D. Isabel passou uma infância feliz na companhia dos pais e dos vários irmãos, uma prol numerosa com que o casal régio foi abençoado. No novo Paço da Ribeira, destruído séculos depois no célebre terramoto de Lisboa, D. Isabel tornar-se-ia progressivamente numa jovem bonita e instruída, aprendendo latim, a doutrina cristã e os clássicos que surgiam nestes tempos de Renascimento. Além de bela, D. Isabel era cultíssima, possuindo uma vasta e completa biblioteca, composta por obras de cariz espiritual, destinadas à oração e ao enriquecimento pessoal, bem como obras mais mundanas que eram do gosto da infanta, nomeadamente sobre cavalaria.
A primeira experiência amarga da sua vida viria a 7 de Março de 1517, com a morte da sua mãe no parto do infante D. António, seu irmão. Um terrível prenúncio...
D. Maria deixou no seu testamento, e numa clara mensagem a D. Manuel I, a vontade de que D. Isabel casasse, sim, mas com reis ou filhos legítimos de reis, numa clara alusão ao filho bastardo do falecido D. João II, primo do monarca, que não era, de todo, da preferência da falecida rainha. Com a morte de D. Maria, D. Manuel I dotou a sua filha predilecta de Casa própria, de forma a que esta assumisse algumas funções governativas. Além disso, encetou o seu casamento com Carlos I, rei de Castela e Aragão, que viria a tornar-se o grandioso Carlos V, Imperador do Sacro Império Romano-Germânico... A morte de D. Manuel I, a 13 de Dezembro de 1521, não inviabilizaria o projecto: D. João III, irmão de D. Isabel e novo rei de Portugal, prosseguiria com os desejos de seu pai.

Registos de dados:
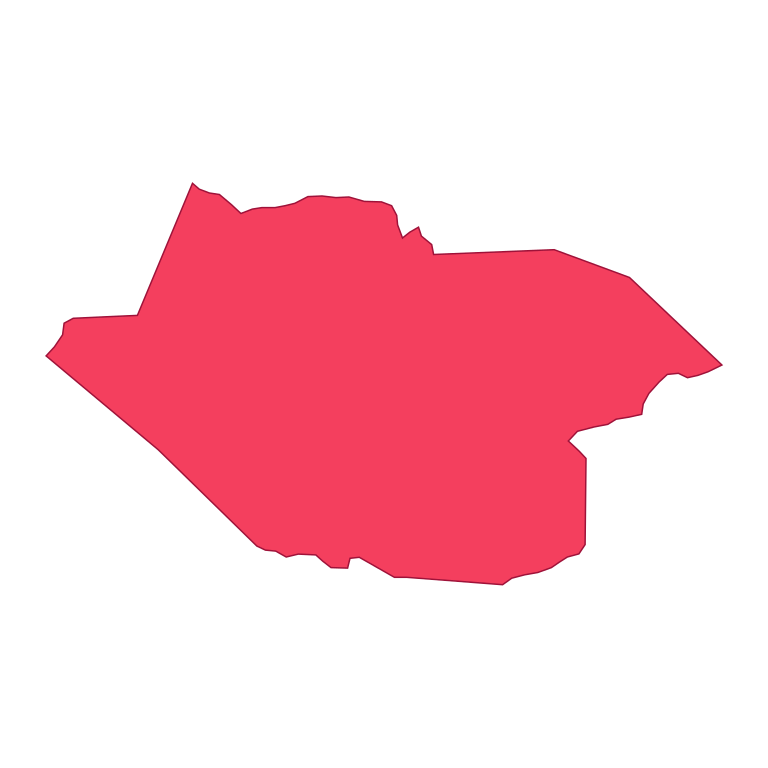 outline of Parari, Paraíba, Brazil
{"feature_id": "56859067B42878136321644", "entity_name": "Parari", "entity_type": "district", "adm_level": 2, "iso_a3": "BRA", "parent_name": "Brazil", "parent_adm1": "Paraíba", "projection": "orthographic", "projection_center": [-36.658, -7.327], "detail": "fine", "context": "isolated", "style": "filled", "palette": "rose", "viewbox_px": 768, "rotation_deg": 0, "n_neighbors": 0, "source": "geoboundaries", "source_scale": "gbopen_adm2", "svg_char_len": 1051}
<svg xmlns="http://www.w3.org/2000/svg" viewBox="0 0 768 768"><path d="M721.9,365.0L629.5,277.5L554.2,249.7L433.6,254.5L431.7,244.6L421.4,236.1L418.5,227.2L409.9,232.1L402.5,238.0L397.6,224.9L396.7,215.4L391.6,205.7L381.5,201.9L364.3,201.4L348.9,197.0L335.9,197.6L322.0,196.0L307.9,196.6L294.9,203.3L285.1,205.7L275.1,207.6L261.9,207.6L252.3,209.1L240.9,213.5L231.6,204.8L219.4,194.5L209.4,193.0L199.3,189.2L192.5,183.3L137.4,315.4L105.9,316.8L73.2,318.3L64.1,323.2L62.6,334.8L54.4,346.9L46.1,355.9L158.3,449.8L256.9,546.1L265.4,550.1L275.7,551.1L286.2,557.0L298.3,554.1L315.8,554.9L322.9,561.3L331.0,567.6L347.6,568.1L350.0,558.3L359.3,557.3L394.4,577.3L406.5,577.3L502.6,584.7L511.7,578.2L524.7,574.8L537.8,572.5L551.4,567.6L559.1,562.3L567.4,557.0L578.9,553.9L585.1,544.6L586.0,458.5L579.3,451.3L568.3,441.0L577.4,431.3L593.9,427.0L607.9,424.3L616.1,419.2L629.1,417.1L641.7,414.3L643.2,404.0L648.9,393.4L659.1,382.0L667.3,374.4L678.4,373.3L687.5,377.7L697.8,375.4L708.0,371.8L721.9,365.0Z" fill="#f43f5e" stroke="#9f1239" stroke-width="1.5"/></svg>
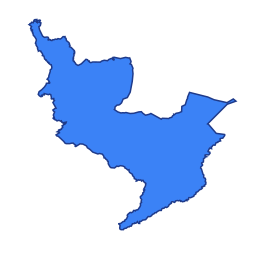 the district of Zacualpan, México, Mexico, rotated 94°
{"feature_id": "50627088B66940099023343", "entity_name": "Zacualpan", "entity_type": "district", "adm_level": 2, "iso_a3": "MEX", "parent_name": "Mexico", "parent_adm1": "México", "projection": "robinson", "projection_center": [-99.827, 18.714], "detail": "fine", "context": "isolated", "style": "filled", "palette": "blue", "viewbox_px": 256, "rotation_deg": 94, "n_neighbors": 0, "source": "geoboundaries", "source_scale": "gbopen_adm2", "svg_char_len": 5852}
<svg xmlns="http://www.w3.org/2000/svg" viewBox="0 0 256 256"><g transform="rotate(94 128 128)"><path d="M81.1,127.0L73.5,126.8L69.6,127.5L68.1,127.2L64.5,129.0L63.9,130.5L63.0,129.9L61.4,129.6L58.0,131.2L58.2,131.5L57.7,135.3L59.3,140.4L58.4,146.8L58.7,148.0L59.0,148.0L60.5,146.6L61.2,146.9L60.7,148.0L59.6,148.9L59.7,149.4L61.0,151.9L62.3,153.1L62.1,156.5L63.1,159.0L64.2,160.2L64.6,167.7L65.4,169.7L65.0,170.9L63.9,171.4L64.2,171.9L62.7,173.2L62.4,174.7L67.2,179.0L69.1,182.2L67.9,184.5L66.8,185.1L66.0,186.1L65.2,186.2L65.0,187.2L63.9,187.6L63.0,187.2L62.3,187.6L61.9,187.2L61.3,187.5L59.6,186.9L57.9,187.2L57.7,186.7L57.3,186.9L56.8,186.4L56.4,186.8L55.7,187.0L55.5,186.6L54.6,186.9L51.6,190.3L51.0,192.0L49.5,191.6L48.9,192.4L48.2,192.2L46.9,192.9L45.1,195.5L42.9,196.1L42.2,197.2L41.2,197.2L41.4,199.2L43.3,200.8L44.0,201.9L43.7,204.1L44.5,205.0L44.4,206.8L45.2,208.1L45.1,209.1L46.1,210.0L45.9,211.3L45.5,211.3L45.2,212.1L45.8,213.7L45.6,213.9L44.1,213.4L43.1,214.0L42.9,215.1L43.4,217.7L42.3,219.6L36.2,223.1L33.1,224.0L32.0,222.6L29.2,222.2L28.7,224.1L27.1,222.9L26.7,223.0L26.5,223.7L27.2,225.7L29.2,225.8L28.8,226.6L26.1,226.5L26.4,228.5L27.0,229.2L27.9,228.3L28.1,229.5L29.6,230.0L29.2,231.4L30.2,232.0L30.7,233.1L31.6,233.3L31.8,233.8L33.5,231.3L35.4,232.1L36.7,231.4L36.7,231.1L36.3,231.1L36.9,230.2L37.7,231.0L38.0,230.2L38.8,230.3L39.2,229.7L39.9,229.8L40.2,229.4L42.2,228.9L43.3,227.6L45.9,225.7L47.3,225.6L49.9,226.3L50.3,225.8L51.9,225.4L54.0,223.8L55.1,223.8L57.0,223.0L57.1,222.6L57.5,222.6L57.1,222.0L57.5,220.2L58.0,220.2L59.6,218.7L60.7,218.2L61.7,218.5L62.2,216.9L65.0,216.0L65.7,214.5L66.3,214.6L66.9,213.5L68.1,212.6L68.0,211.8L68.5,211.4L69.0,211.6L70.3,209.7L70.2,209.0L72.6,208.2L74.3,208.4L75.6,209.7L77.0,209.5L81.4,210.6L82.8,210.6L85.0,212.1L85.5,211.1L87.1,209.8L87.6,210.2L88.1,209.3L88.8,209.4L89.1,212.5L90.4,212.7L92.9,214.2L95.8,216.7L97.9,219.2L100.7,219.9L102.0,218.7L102.8,217.3L102.8,216.8L101.5,216.3L102.1,215.6L100.5,215.0L100.7,213.8L99.5,213.9L100.3,209.7L99.7,208.7L100.1,207.4L102.7,206.6L104.1,206.6L104.4,206.1L103.5,203.5L103.9,204.4L105.0,204.2L105.6,203.3L107.8,204.7L113.2,201.2L113.3,201.8L115.3,204.2L116.2,203.6L117.1,202.3L120.3,203.4L122.8,202.3L122.9,203.1L123.5,203.4L124.2,202.5L123.8,202.1L125.0,201.3L125.0,200.5L125.9,199.3L125.3,198.0L125.3,197.0L125.9,195.6L125.6,195.1L126.2,195.0L126.6,194.7L126.4,194.4L127.4,193.7L126.4,190.0L127.4,190.2L127.9,190.9L128.8,191.3L128.9,191.8L128.3,191.8L128.3,192.3L129.7,192.8L130.5,193.9L131.2,193.3L132.2,193.2L132.9,194.2L133.7,194.4L135.1,197.6L134.9,195.8L136.7,198.3L137.1,196.2L137.5,196.0L139.9,199.3L140.8,198.6L141.2,196.9L145.9,191.1L147.4,189.9L147.9,188.7L147.7,185.2L147.0,182.9L147.0,181.4L147.4,181.2L148.7,179.0L149.6,179.5L150.0,179.4L150.1,178.8L147.2,174.8L147.2,171.9L148.8,168.1L150.5,167.2L152.1,164.4L154.5,161.5L156.0,156.3L155.4,154.5L155.9,151.7L157.8,150.2L159.5,149.8L159.6,148.6L160.6,148.0L161.1,146.9L162.5,146.1L162.7,145.4L165.1,145.2L168.0,143.3L168.8,142.2L168.8,138.6L166.8,136.5L167.1,135.1L166.1,133.0L166.3,130.5L167.1,128.5L168.1,128.3L168.6,127.0L169.9,125.3L169.5,124.1L171.0,124.0L172.2,123.3L173.9,120.4L175.2,120.1L176.7,118.4L178.1,118.2L178.8,115.9L180.4,116.1L180.2,115.5L178.9,113.7L179.3,113.1L178.9,111.6L180.0,110.8L179.2,109.8L179.2,109.2L180.4,108.7L181.9,106.4L182.4,106.7L183.0,106.4L184.7,106.6L187.6,107.9L188.5,107.1L188.9,108.1L189.8,107.6L190.9,107.8L191.8,108.8L193.1,108.6L195.7,110.9L196.9,110.7L198.4,109.4L200.2,109.8L201.3,109.3L202.3,110.4L204.3,110.1L205.6,110.5L208.8,112.4L209.3,114.3L210.2,114.9L209.8,115.7L209.9,116.7L211.1,117.1L211.8,117.9L212.3,118.9L212.0,119.4L212.1,120.1L214.1,122.1L215.1,122.7L216.2,122.2L218.9,123.2L220.0,124.7L221.3,124.9L221.6,126.3L223.7,128.6L224.1,130.5L224.4,130.5L224.9,129.7L225.9,129.1L228.3,129.3L229.2,129.0L229.7,128.6L229.9,127.5L229.7,125.4L228.6,124.9L228.0,122.6L227.0,121.7L226.5,120.5L226.5,119.8L225.8,119.2L225.6,117.8L223.2,116.9L222.9,115.1L222.2,114.7L222.5,113.9L222.4,113.4L220.7,112.0L222.4,110.9L222.4,109.7L220.4,109.8L220.2,108.4L218.9,107.0L218.2,104.0L214.9,101.7L214.9,99.9L213.9,98.4L212.5,97.6L211.7,96.0L210.6,95.2L210.5,93.8L209.6,93.3L208.1,91.1L207.9,89.0L206.6,88.8L205.8,88.0L205.6,86.6L204.3,85.3L204.6,83.9L204.0,83.0L202.9,82.0L201.6,81.6L200.1,79.5L199.2,79.7L198.5,79.1L198.5,77.6L199.0,76.6L198.8,76.1L197.5,75.5L196.9,73.8L197.1,72.2L196.6,71.3L196.7,70.8L197.5,70.4L197.1,69.7L197.8,68.7L197.2,66.4L196.1,65.5L196.4,64.2L195.4,64.3L195.5,63.3L195.1,62.6L194.1,62.8L193.2,62.4L193.2,60.7L191.5,57.6L190.4,57.4L188.9,55.6L187.5,55.7L186.7,54.0L184.4,52.1L184.2,51.1L183.3,50.0L182.8,49.7L181.9,50.4L181.3,50.0L181.2,48.8L180.5,47.5L179.8,47.9L178.7,46.5L178.0,46.5L176.6,46.5L176.2,47.2L173.7,47.0L172.6,47.7L172.6,48.4L171.8,49.1L169.6,49.1L169.0,49.9L163.7,51.9L162.9,52.8L161.6,52.6L160.1,51.1L159.1,51.2L158.6,52.0L157.7,52.1L156.6,50.4L153.3,50.5L152.5,49.3L151.7,49.2L151.2,47.8L150.8,49.0L149.7,49.3L149.3,48.5L149.2,45.6L147.5,44.4L146.4,44.7L146.1,46.3L145.7,46.6L142.4,45.2L142.8,43.2L141.2,43.6L140.9,43.0L139.6,42.3L139.0,41.4L139.1,40.0L136.5,39.1L136.1,37.4L135.4,37.3L134.4,34.7L132.6,35.5L132.0,35.0L131.5,32.7L128.8,31.0L127.8,31.1L127.7,31.5L127.2,39.6L118.8,47.9L118.4,48.9L97.4,30.7L93.7,22.2L91.7,25.0L95.8,31.0L93.8,44.1L91.5,50.6L88.2,69.1L93.0,70.7L94.5,70.7L95.6,71.3L100.8,72.5L102.7,75.8L107.9,75.7L109.2,78.1L110.0,81.1L111.5,82.8L111.3,83.2L111.7,83.1L112.8,84.4L114.3,85.1L114.8,86.8L115.7,88.0L115.9,94.5L116.9,95.4L111.9,106.2L112.8,107.7L114.0,111.4L112.3,114.2L110.8,115.8L111.2,118.4L112.9,123.2L113.4,126.9L112.7,131.1L113.2,132.8L113.1,134.1L113.5,136.1L112.6,139.4L110.5,142.9L109.7,142.4L107.9,142.4L105.9,140.5L105.7,138.9L105.2,137.9L103.4,136.2L99.5,134.9L97.7,130.8L92.1,128.3L81.1,127.0Z" fill="#3b82f6" stroke="#1e3a8a" stroke-width="1.5"/></g></svg>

Tarefa proposta:
Prossiga o excerto sobre a infanta D. Isabel, começando logo a seguir à última frase apresentada.

Resposta ao exercício:
Por fim, a 15 de Outubro de 1525, D. Isabel casaria com Carlos V através de um acordo matrimonial. Recorde-se de que os cônjuges eram primos. A mãe de D. Isabel e a mãe da Carlos V eram ambas filhas dos
Reis Católicos.
Há pormenores que não queria deixar de salientar: desde sempre se vaticinou um destino imperial, digamos, para a pequena infanta portuguesa. A isto se referiu o cronista Damião de Góis e Gil Vicente, na obra
Tragicomédia da Exortação da Guerra, em 1514, quando a princesa tinha apenas onze anos. Ambos
destinaram-na, quase profeticamente, aos braços do maior senhor da Cristandade.
Obtida a dispensa papal devido à consanguinidade entre os primos e depois da infanta ter aceite os termos do contrato, a sua numerosa comitiva acompanhou-a até Espanha. D. Isabel tinha então 22 anos e uma enorme ânsia de viver, rodeada de amas e servidores dedicados. Saliente-se que no primeiro encontro com o Imperador, D. Isabel, belíssima, envergou um vestido branco que encantou todos quantos estavam presentes no momento. Ao vê-la, consta-se que Carlos V ficou imediatamente agradado com a magnificência da presença da sua esposa. Os noivos encontravam-se em Sevilha, no Palácio de Alcázar, depois da viagem de D. Isabel que durou mais de um mês.
Efectivado o casamento, o casal viveria dias muito felizes, deslocando-se de Sevilha para Granada, no Palácio de Alhambra, onde a temperatura era mais agradável, devido ao calor. Carlos V e D. Isabel passavam o tempo a sorrir e acredita-se que a estima e o amor entre os dois brotou desde o primeiro momento.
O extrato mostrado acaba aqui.